### Extract to read
● ● ●
The coordinates of an object moving in the \(x y\) plane vary with time according to the equations \(x=-(5.00 \mathrm{m}) \sin (\omega t)\) and \(y=(4.00 \mathrm{m})-(5.00 \mathrm{m}) \cos (\omega t),\) where \(\omega\) is a constant and \(t\) is in seconds. (a) Determine the components of velocity and components of acceleration at \(t=0 .\) (b) Write ex- pressions for the position vector, the velocity vector, and the acceleration vector at any time \(t>0 .\) (c) Describe the path of the object in an \(x y\) plot.

Short Answer

Expert verified
Velocity at t=0 is \( \mathbf{v}(0) = 0\mathbf{i} + 5.00 \mathrm{m}\omega\mathbf{j} \), and acceleration at t=0 is \( \mathbf{a}(0) = 5.00\,\mathrm{m}\omega^2\mathbf{i} - 0\mathbf{j} \). The position, velocity, and acceleration vectors for any time t are \( \mathbf{r}(t) = -(5.00\,\mathrm{m}) \sin(\omega t)\mathbf{i} + ((4.00\,\mathrm{m})-(5.00\,\mathrm{m}) \cos(\omega t))\mathbf{j} \), \( \mathbf{v}(t) = 5.00\,\mathrm{m}\omega \cos(\omega t)\mathbf{i} + 5.00\,\mathrm{m}\omega \sin(\omega t)\mathbf{j} \), and \( \mathbf{a}(t) = (5.00\,\mathrm{m}\omega^2 \sin(\omega t))\mathbf{i} - (5.00\,\mathrm{m}\omega^2 \cos(\omega t))\mathbf{j} \) respectively. The path of the motion is a clockwise circle with radius 5 m centered at (0, 4.00 m).

Step by step solution

01

Find the Components of Velocity at t=0

The velocity components are found by taking the first derivative of the position functions with respect to time. For the x-component: \( v_x(t) = \frac{dx}{dt} = -(-5.00\,\mathrm{m}) \cdot \omega \cos(\omega t) \). For the y-component: \( v_y(t) = \frac{dy}{dt} = 0 - (-5.00\,\mathrm{m}) \cdot \omega \sin(\omega t) \). Evaluate these at \( t = 0 \) to find \( v_x(0) \) and \( v_y(0) \).
● ● ●
### Data entries
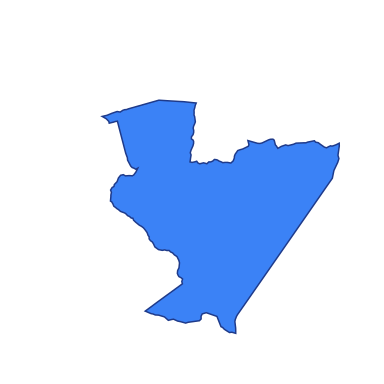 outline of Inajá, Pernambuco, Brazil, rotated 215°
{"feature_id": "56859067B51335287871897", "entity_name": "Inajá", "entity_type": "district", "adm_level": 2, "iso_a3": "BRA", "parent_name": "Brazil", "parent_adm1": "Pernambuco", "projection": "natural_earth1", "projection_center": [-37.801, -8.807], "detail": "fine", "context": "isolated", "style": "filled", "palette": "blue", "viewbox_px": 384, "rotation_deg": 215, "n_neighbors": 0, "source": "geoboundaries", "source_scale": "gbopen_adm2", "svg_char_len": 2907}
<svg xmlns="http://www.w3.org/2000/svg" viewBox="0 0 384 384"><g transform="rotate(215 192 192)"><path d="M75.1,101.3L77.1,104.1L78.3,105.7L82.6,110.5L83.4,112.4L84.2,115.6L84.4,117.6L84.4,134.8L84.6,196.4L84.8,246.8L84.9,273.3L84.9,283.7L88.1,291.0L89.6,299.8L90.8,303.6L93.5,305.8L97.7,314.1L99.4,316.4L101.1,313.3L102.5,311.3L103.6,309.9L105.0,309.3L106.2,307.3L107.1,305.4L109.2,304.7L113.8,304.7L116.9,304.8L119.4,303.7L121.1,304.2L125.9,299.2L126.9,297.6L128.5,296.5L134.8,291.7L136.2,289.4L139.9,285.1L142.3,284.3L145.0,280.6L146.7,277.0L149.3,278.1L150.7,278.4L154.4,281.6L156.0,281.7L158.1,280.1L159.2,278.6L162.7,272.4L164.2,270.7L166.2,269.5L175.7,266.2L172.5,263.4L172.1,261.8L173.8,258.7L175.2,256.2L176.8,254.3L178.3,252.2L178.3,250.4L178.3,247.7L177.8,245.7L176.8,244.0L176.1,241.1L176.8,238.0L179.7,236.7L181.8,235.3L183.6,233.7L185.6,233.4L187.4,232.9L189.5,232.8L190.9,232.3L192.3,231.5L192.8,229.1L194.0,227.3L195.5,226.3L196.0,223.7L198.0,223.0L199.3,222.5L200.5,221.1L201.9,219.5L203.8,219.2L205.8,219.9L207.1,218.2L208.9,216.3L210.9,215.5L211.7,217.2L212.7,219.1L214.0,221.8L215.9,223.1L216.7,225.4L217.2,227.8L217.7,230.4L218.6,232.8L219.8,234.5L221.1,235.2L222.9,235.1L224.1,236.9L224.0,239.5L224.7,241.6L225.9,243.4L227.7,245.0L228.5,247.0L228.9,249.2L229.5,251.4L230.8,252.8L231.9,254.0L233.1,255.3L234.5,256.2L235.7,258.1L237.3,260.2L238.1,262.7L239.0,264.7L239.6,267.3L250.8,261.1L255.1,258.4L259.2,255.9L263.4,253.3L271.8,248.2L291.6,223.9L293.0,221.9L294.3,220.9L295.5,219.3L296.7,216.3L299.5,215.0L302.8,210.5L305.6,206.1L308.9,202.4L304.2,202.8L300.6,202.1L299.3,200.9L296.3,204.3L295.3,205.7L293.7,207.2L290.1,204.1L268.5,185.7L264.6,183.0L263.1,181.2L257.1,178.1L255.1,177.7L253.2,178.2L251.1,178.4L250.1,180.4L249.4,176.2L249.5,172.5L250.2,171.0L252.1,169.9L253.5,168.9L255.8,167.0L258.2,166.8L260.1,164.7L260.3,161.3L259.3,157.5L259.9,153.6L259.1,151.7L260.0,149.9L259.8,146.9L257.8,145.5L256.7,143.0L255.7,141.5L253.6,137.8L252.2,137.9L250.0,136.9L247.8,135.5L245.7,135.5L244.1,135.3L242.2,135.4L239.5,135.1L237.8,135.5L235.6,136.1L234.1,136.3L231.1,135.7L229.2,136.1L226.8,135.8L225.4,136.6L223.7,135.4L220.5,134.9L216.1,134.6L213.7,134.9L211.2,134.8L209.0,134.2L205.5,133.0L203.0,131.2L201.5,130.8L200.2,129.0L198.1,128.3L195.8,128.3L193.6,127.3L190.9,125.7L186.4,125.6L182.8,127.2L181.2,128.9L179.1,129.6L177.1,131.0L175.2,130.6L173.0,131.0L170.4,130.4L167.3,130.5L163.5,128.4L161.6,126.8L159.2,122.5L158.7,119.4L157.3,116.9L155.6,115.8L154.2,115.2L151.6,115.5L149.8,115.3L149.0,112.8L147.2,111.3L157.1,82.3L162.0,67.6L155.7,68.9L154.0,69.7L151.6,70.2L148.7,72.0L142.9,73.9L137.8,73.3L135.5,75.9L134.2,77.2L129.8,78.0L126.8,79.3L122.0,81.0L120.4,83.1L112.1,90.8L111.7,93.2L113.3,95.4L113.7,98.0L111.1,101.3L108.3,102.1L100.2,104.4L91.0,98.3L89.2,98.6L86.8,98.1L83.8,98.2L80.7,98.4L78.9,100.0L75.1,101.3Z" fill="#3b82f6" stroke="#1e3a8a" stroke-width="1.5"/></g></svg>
● ● ●
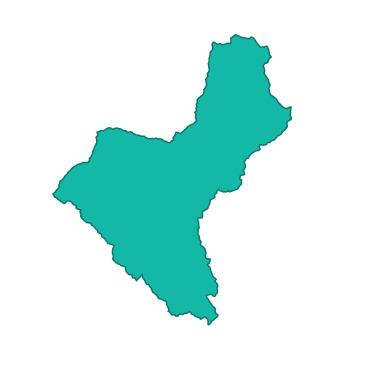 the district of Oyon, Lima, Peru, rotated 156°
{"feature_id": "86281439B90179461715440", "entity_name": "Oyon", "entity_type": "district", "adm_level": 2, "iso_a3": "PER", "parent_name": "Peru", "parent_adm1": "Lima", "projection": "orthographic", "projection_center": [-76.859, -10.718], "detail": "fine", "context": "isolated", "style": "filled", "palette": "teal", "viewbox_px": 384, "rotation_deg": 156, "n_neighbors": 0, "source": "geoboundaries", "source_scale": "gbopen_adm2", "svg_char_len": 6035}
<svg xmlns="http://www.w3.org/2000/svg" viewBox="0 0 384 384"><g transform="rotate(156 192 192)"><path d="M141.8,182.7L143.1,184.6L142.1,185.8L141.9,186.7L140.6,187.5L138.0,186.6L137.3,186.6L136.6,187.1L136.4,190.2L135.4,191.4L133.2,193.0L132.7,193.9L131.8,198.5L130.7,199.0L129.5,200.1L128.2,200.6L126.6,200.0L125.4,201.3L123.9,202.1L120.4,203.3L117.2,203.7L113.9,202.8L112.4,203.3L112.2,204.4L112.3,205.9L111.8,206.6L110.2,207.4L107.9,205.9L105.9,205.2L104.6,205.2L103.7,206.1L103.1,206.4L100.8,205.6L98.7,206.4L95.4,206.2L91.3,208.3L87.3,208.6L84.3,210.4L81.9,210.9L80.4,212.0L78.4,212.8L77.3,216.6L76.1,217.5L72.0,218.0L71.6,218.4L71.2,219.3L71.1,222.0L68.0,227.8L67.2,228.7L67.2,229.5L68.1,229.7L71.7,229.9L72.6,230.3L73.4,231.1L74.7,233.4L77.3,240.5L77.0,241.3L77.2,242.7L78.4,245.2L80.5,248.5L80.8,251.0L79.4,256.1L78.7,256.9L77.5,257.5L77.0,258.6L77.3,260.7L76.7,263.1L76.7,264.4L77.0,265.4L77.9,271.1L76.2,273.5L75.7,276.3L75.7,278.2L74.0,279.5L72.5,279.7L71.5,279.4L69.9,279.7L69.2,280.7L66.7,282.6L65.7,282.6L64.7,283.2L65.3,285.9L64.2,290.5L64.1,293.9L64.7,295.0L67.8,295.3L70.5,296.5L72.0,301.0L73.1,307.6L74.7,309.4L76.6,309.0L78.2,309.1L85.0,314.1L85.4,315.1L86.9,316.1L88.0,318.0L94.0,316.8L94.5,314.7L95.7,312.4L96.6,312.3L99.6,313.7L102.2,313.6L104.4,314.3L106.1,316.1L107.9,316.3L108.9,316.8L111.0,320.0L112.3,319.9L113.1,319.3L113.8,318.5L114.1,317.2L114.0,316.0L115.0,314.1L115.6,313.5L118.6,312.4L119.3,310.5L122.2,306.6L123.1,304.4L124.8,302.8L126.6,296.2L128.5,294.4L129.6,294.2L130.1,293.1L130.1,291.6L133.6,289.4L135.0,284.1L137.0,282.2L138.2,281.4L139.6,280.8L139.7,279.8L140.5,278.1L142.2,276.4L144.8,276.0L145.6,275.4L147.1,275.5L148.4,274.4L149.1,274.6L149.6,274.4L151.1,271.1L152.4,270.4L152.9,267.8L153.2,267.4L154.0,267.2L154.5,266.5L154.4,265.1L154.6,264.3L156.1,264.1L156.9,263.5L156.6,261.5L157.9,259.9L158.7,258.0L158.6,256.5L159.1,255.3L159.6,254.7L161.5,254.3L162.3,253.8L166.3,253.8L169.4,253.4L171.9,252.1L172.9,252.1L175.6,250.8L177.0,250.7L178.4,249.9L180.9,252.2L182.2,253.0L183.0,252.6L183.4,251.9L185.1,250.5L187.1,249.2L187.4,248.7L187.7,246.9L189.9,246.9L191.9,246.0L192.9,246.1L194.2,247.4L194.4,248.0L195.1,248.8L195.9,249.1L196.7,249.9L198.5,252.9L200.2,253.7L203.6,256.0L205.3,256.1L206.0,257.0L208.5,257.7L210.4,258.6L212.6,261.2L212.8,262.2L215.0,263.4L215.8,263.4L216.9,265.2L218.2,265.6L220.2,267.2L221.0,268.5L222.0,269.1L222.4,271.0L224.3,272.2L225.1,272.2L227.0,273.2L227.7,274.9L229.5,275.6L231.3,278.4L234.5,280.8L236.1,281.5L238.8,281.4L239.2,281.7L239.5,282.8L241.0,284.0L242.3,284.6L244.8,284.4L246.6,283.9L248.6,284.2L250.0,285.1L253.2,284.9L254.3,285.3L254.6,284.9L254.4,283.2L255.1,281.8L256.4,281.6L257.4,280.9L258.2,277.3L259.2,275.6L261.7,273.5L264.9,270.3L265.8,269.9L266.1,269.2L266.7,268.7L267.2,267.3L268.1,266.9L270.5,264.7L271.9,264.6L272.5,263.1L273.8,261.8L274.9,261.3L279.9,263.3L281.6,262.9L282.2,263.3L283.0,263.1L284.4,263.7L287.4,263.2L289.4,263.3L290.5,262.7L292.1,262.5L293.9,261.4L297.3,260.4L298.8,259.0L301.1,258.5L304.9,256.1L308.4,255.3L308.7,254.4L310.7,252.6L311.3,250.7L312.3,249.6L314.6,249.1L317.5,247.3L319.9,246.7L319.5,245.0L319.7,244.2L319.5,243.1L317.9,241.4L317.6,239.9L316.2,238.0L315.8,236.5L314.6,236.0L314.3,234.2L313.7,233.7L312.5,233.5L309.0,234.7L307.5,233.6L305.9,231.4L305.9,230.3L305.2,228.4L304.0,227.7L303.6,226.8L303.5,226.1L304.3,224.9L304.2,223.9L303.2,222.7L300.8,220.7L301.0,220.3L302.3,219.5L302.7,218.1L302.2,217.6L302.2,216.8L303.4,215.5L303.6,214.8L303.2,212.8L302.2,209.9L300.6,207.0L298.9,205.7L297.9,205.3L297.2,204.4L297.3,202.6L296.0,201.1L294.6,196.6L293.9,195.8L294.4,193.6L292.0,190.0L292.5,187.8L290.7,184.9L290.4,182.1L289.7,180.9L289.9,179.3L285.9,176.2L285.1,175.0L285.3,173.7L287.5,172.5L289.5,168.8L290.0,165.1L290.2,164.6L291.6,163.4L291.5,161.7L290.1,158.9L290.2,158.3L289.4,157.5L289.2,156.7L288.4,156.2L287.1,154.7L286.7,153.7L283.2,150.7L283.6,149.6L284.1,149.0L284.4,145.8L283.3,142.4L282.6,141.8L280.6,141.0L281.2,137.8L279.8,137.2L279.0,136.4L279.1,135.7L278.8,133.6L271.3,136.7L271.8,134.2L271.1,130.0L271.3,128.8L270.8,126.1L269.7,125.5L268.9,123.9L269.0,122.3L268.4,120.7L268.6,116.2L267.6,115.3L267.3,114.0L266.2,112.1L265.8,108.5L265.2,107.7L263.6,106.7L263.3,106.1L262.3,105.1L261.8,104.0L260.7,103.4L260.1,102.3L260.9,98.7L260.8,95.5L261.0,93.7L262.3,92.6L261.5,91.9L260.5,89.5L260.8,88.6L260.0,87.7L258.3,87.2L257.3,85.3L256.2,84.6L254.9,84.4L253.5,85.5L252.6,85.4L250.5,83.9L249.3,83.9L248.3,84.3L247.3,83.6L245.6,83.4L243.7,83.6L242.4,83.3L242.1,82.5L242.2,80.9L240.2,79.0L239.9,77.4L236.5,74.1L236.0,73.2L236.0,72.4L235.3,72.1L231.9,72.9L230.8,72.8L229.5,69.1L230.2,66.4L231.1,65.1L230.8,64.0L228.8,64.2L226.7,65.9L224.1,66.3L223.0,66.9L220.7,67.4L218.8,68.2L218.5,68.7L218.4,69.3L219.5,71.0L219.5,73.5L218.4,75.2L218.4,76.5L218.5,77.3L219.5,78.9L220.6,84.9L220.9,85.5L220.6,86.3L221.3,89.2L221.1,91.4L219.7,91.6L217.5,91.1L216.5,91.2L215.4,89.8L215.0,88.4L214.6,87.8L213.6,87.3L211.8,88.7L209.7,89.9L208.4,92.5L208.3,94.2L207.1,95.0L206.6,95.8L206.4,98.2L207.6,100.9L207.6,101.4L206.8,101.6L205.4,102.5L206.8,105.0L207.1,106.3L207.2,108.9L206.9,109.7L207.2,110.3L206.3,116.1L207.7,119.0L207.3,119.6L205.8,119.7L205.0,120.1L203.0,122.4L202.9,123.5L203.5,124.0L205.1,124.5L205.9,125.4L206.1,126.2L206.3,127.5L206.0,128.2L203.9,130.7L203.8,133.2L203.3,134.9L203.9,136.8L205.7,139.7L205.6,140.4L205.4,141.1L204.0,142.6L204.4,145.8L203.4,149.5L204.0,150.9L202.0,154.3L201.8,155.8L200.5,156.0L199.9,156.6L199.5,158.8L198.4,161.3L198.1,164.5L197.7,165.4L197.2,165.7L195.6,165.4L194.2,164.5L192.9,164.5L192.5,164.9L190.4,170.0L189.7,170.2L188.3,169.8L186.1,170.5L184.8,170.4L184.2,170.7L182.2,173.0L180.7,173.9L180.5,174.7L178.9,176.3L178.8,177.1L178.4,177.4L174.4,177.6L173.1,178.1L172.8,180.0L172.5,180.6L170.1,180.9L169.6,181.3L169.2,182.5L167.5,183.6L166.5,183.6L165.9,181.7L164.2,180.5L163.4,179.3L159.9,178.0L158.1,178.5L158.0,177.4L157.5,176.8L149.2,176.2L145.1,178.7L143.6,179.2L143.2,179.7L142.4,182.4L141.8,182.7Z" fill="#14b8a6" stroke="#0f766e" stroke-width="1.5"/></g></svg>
● ● ●
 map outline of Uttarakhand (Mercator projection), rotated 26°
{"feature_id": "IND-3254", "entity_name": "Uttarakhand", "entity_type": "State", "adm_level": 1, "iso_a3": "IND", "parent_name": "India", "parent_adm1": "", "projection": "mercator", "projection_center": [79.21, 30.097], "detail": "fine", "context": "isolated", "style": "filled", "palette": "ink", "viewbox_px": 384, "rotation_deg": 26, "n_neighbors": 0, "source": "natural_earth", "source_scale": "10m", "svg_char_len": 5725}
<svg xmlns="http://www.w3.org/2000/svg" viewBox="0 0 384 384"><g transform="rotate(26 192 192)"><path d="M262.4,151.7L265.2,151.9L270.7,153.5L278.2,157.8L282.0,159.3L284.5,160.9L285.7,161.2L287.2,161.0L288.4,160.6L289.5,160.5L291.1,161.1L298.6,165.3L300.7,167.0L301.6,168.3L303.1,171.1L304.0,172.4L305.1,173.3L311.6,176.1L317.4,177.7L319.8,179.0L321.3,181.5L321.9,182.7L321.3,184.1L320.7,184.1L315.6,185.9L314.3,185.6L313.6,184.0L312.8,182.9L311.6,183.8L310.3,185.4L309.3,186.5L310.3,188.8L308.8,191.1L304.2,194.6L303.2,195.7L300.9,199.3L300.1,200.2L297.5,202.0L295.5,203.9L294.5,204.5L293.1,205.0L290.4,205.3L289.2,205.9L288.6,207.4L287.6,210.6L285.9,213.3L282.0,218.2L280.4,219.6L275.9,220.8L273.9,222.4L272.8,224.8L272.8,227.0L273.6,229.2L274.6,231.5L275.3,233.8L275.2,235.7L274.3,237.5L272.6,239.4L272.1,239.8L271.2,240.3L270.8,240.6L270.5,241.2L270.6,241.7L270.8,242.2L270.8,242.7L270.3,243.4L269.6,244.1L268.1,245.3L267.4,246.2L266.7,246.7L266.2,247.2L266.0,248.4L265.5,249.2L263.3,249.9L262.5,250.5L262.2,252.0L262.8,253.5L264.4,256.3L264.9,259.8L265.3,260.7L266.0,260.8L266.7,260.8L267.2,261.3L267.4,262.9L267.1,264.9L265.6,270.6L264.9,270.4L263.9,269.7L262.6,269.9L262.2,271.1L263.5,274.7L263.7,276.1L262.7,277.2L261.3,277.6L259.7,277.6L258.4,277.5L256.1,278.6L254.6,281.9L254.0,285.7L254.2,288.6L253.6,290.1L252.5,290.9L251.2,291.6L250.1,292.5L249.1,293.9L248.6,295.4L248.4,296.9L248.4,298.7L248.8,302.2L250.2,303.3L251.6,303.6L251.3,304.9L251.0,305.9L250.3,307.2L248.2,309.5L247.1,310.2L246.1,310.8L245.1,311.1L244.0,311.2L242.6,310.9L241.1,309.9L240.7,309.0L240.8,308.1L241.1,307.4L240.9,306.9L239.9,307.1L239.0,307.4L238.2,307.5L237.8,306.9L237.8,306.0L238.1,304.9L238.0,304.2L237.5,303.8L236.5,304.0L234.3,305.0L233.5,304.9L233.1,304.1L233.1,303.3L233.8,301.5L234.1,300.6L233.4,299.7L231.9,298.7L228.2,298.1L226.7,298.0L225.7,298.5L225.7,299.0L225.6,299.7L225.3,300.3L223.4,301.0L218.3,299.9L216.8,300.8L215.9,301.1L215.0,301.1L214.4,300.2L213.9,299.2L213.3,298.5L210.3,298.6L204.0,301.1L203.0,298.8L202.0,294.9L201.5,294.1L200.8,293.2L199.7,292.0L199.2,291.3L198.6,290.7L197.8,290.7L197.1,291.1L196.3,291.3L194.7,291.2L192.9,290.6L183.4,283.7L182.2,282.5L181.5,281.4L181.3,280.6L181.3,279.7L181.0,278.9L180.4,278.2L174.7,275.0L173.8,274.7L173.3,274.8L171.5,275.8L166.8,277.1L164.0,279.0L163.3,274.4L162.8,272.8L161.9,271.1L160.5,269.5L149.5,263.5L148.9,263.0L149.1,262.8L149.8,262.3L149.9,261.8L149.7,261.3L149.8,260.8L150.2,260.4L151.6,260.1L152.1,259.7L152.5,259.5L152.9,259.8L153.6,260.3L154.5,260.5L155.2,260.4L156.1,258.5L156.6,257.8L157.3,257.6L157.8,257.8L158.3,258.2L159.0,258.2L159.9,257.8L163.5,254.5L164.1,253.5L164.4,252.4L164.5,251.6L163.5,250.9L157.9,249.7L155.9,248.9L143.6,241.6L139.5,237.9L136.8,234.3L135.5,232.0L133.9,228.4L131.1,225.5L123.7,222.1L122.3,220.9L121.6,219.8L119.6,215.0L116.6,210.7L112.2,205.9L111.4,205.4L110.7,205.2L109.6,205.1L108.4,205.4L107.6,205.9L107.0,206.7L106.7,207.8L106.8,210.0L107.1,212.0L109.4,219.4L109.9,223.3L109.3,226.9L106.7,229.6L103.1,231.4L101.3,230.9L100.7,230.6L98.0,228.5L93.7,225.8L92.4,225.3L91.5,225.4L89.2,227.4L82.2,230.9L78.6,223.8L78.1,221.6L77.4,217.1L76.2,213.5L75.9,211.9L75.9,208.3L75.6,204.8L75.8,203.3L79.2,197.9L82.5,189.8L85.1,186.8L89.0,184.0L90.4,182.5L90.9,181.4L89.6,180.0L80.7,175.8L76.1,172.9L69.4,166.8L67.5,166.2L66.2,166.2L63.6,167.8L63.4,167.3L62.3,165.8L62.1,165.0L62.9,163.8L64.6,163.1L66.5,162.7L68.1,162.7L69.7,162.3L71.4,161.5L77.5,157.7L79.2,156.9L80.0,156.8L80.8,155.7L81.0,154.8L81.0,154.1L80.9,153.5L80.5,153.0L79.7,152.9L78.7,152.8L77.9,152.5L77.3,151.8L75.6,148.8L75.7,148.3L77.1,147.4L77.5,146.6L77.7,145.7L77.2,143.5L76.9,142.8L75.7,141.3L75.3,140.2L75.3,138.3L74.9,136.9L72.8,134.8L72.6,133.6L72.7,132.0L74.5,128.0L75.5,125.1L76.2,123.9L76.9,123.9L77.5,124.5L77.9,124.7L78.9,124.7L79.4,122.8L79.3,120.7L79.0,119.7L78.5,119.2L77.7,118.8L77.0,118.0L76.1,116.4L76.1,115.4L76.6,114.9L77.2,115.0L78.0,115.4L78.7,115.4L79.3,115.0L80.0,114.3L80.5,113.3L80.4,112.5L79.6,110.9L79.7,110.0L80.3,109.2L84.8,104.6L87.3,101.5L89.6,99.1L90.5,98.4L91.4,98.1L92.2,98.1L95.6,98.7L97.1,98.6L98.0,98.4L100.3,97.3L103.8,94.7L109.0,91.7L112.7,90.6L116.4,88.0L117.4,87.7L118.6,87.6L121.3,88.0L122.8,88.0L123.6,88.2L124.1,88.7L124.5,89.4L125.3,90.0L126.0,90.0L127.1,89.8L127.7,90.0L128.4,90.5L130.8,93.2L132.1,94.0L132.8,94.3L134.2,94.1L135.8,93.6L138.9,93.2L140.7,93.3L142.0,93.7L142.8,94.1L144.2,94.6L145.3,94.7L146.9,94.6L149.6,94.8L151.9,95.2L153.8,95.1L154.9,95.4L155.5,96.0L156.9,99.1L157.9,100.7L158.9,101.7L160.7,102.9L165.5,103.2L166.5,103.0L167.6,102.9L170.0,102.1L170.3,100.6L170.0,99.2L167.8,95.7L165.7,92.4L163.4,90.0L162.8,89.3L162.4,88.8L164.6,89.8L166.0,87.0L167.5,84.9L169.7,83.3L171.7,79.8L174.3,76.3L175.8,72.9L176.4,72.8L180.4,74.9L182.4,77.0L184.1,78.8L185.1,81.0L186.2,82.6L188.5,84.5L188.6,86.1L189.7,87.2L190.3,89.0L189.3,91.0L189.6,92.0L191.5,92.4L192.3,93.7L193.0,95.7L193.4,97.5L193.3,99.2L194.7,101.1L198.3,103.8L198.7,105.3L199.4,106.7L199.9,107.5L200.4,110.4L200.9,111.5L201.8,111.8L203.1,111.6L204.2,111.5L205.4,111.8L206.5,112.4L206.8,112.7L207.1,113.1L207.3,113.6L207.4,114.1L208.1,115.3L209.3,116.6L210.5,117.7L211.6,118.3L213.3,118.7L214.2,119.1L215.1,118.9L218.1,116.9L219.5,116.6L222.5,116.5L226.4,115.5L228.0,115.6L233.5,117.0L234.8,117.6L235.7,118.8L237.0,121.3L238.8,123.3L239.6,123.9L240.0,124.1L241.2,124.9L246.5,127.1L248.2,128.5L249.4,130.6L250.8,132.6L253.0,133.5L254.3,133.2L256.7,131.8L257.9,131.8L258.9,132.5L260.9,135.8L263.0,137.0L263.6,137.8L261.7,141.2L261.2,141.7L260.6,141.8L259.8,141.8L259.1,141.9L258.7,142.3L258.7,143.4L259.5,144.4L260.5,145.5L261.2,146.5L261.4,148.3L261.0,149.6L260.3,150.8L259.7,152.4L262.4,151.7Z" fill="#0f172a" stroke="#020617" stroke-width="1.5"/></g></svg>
● ● ●
### To do
[1] Translate this sentence from the worked solution into Spanish: "The velocity components are found by taking the first derivative of the position functions with respect to time."
[2] Check each statement against the worked solution and answer yes or no. Quote the deciding words for each.
(a) The path of the object is a circle with a radius of 5 m.
(b) The velocity components come from the second derivative of the position functions.
(c) The circular path is centered at the origin.
[3] Reproduce the part of the worked solution starting at "Step by step" and ending at "and \( v_y(0) \).".

### The answers
[1] Las componentes de la velocidad se obtienen tomando la primera derivada de las funciones de posición con respecto al tiempo.

[2]
(a) Yes: "a clockwise circle with radius 5 m"
(b) No: "taking the first derivative of the position functions with respect to time"
(c) No: "centered at (0, 4.00 m)"

[3]
Step by step solution

01

Find the Components of Velocity at t=0

The velocity components are found by taking the first derivative of the position functions with respect to time. For the x-component: \( v_x(t) = \frac{dx}{dt} = -(-5.00\,\mathrm{m}) \cdot \omega \cos(\omega t) \). For the y-component: \( v_y(t) = \frac{dy}{dt} = 0 - (-5.00\,\mathrm{m}) \cdot \omega \sin(\omega t) \). Evaluate these at \( t = 0 \) to find \( v_x(0) \) and \( v_y(0) \).